For mainnet protocols, an ongoing Immunefi (or similar) bounty is the norm. Standard structure:

  • Tier ladder. Critical: 10% of impacted TVL or $1M-$10M cap. High: $100k. Medium: $25k. Low: $1k.
  • Scope. Specific contract addresses, specific chains. Out-of-scope is explicit.
  • Disclosure policy. Reporter agrees not to disclose for N days while you patch.
  • Triage SLA. Reply within 24-48 hours.

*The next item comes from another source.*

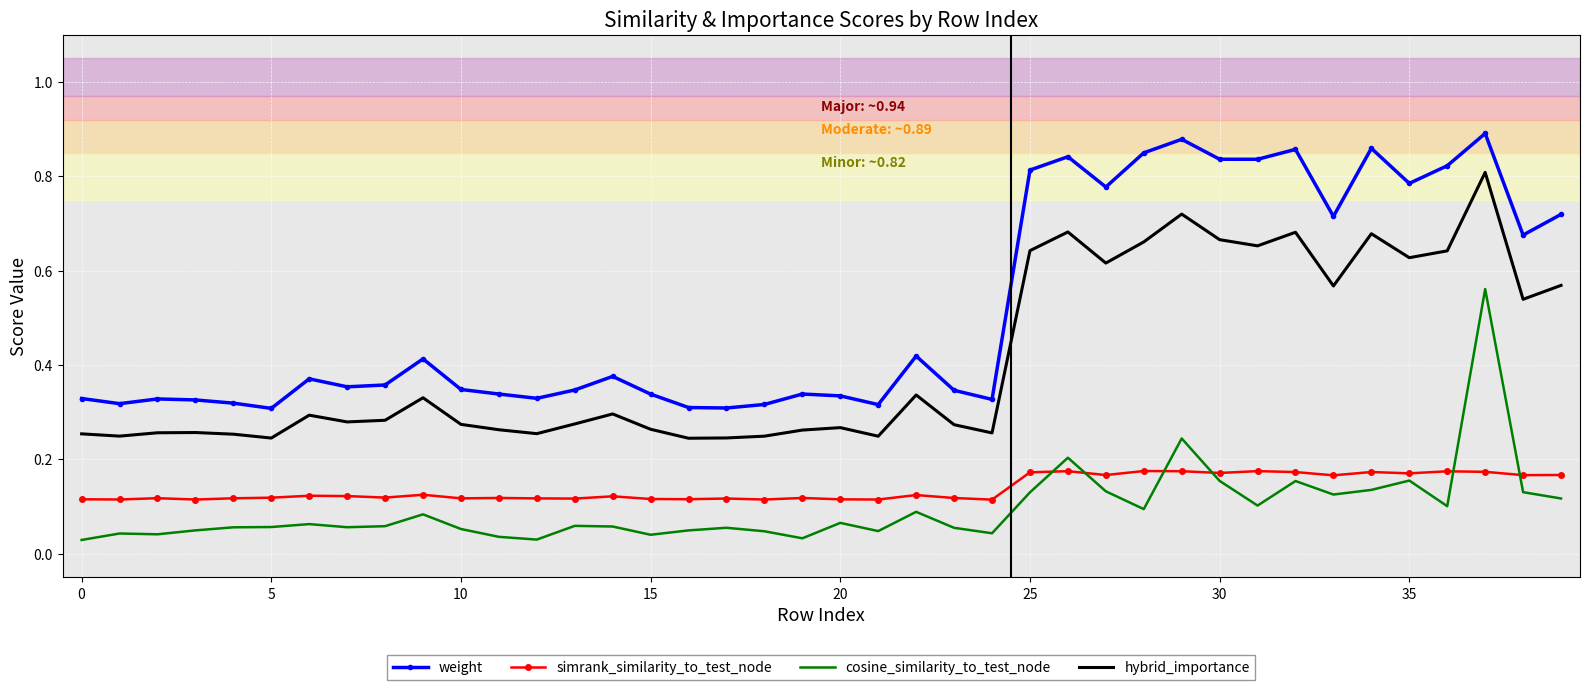

Which series has the largest total across all categories?

weight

Public contests (Code4rena, Sherlock, Cantina) are time-bound, prize-pool reviews. Use them for: fresh codebases, major upgrades, after audits but before mainnet. They surface bugs serious auditors don't have time for and bugs you didn't think to look for.

Post-mortem discipline

After an incident — exploit, near-miss, or "just" a deployment that didn't go as planned — write the post-mortem. Within a week. Public.

The template that works:

  1. Timeline. When did each event happen (UTC), to the minute.
  2. Root cause. What was the bug? Not "the attacker did X" — what was wrong in the code or design?
  3. Impact. Who lost what. Numbers, not adjectives.
  4. Detection. How did you find out? How long did it take?
  5. Response. What did you do?
  6. Resolution. Is the bug closed? Are users made whole?
  7. Lessons learned. What did you change in code, in process, in monitoring?
Behavioral signal

In interviews, when asked "tell me about a time something went wrong," the senior answer mirrors a post-mortem: timeline, root cause, your role, what you changed afterwards. Skip the blame; emphasize the systemic fix. This is the most distinguishing behavioral signal in protocol engineering.